Irna Hofman (Leiden University, Institute of Asian Studies) will be presenting on Politics or profits along the “Silk Road”. What drives and thrives Chinese farms in Tajikistan?
The Seminar will be at 4pm on Monday 11th April 2016 in Room 8.307 at Nazarbayev University.
New geopolitical dynamics and the search for natural resources such as land accompany the rise of the BRICS countries in the global arena. In this paper I discuss the case of Chinese agricultural land investments in the Central Asian state of Tajikistan. Stemming from a Soviet past, Tajikistan seems to be on the way to becoming one of China’s satellite states. Over the last five years Chinese engagement in Tajikistan has become increasingly diversified. It now includes land and agriculture, which points to the multifaceted drivers behind China’s presence in the neighbouring Tajik republic. I thus use Tajikistan to explore the nature and drivers of Chinese land acquisitions in Central Asia, a region that has been regaining global attention since the past few years. This raises more widely applicable insights into the various, and I would argue, often competing factors driving China’s foreign land rush.

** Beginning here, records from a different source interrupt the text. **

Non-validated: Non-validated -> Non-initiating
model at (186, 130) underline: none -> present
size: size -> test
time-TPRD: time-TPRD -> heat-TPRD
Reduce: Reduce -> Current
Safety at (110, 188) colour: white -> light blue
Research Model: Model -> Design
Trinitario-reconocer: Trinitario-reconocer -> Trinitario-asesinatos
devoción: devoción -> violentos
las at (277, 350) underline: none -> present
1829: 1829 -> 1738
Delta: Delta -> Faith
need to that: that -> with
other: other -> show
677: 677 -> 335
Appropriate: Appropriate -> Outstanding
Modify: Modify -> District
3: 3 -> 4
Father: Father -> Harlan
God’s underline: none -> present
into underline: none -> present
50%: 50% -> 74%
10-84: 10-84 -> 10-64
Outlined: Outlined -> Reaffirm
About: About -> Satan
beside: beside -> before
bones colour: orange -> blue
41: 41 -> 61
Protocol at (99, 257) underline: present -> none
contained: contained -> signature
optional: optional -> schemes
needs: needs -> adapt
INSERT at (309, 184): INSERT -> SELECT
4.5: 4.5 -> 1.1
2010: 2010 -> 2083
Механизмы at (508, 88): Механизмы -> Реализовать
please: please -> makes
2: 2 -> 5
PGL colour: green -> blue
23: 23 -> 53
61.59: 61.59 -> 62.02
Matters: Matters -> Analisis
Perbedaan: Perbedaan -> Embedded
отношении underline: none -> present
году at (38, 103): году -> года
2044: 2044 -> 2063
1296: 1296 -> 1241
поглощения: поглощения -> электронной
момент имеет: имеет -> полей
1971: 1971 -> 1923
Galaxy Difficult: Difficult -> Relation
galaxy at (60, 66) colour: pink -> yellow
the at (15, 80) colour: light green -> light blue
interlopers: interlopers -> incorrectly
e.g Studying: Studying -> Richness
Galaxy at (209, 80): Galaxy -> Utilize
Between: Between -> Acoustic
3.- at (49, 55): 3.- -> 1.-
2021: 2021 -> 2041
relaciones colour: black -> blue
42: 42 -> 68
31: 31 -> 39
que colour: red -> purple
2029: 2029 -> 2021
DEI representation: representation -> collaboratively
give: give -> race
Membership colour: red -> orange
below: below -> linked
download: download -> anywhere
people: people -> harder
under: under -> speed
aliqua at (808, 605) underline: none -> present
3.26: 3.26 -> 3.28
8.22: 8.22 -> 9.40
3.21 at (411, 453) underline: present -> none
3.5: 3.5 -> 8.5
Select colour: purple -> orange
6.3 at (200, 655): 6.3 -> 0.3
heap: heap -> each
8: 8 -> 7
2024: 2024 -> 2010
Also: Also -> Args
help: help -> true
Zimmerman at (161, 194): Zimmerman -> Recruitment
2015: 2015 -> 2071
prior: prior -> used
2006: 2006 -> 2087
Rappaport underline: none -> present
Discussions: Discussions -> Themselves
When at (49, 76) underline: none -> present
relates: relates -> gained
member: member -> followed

Irna Hofman is a Ph.D. researcher at Leiden University Institute for Area Studies (LIAS) and affiliated to the ISS in the Hague through her supervisor Oane Visser. She holds a Master of Science degree in Environmental Sciences with a minor in Rural Development Sociology. Her current work and interests are focused on agrarian and social change, rural sociology and transition economies. She has conducted research in rural Uzbekistan and currently works on her Ph.D. research on post-Soviet agrarian change in Tajikistan. Chinese agricultural land investments and Chinese presence in Tajikistan and broader Central Asia are also part of her study, for which she recently organised a small conference on ‘Encounters after the Soviet collapse: Chinese presence in the former Soviet Union border zone’.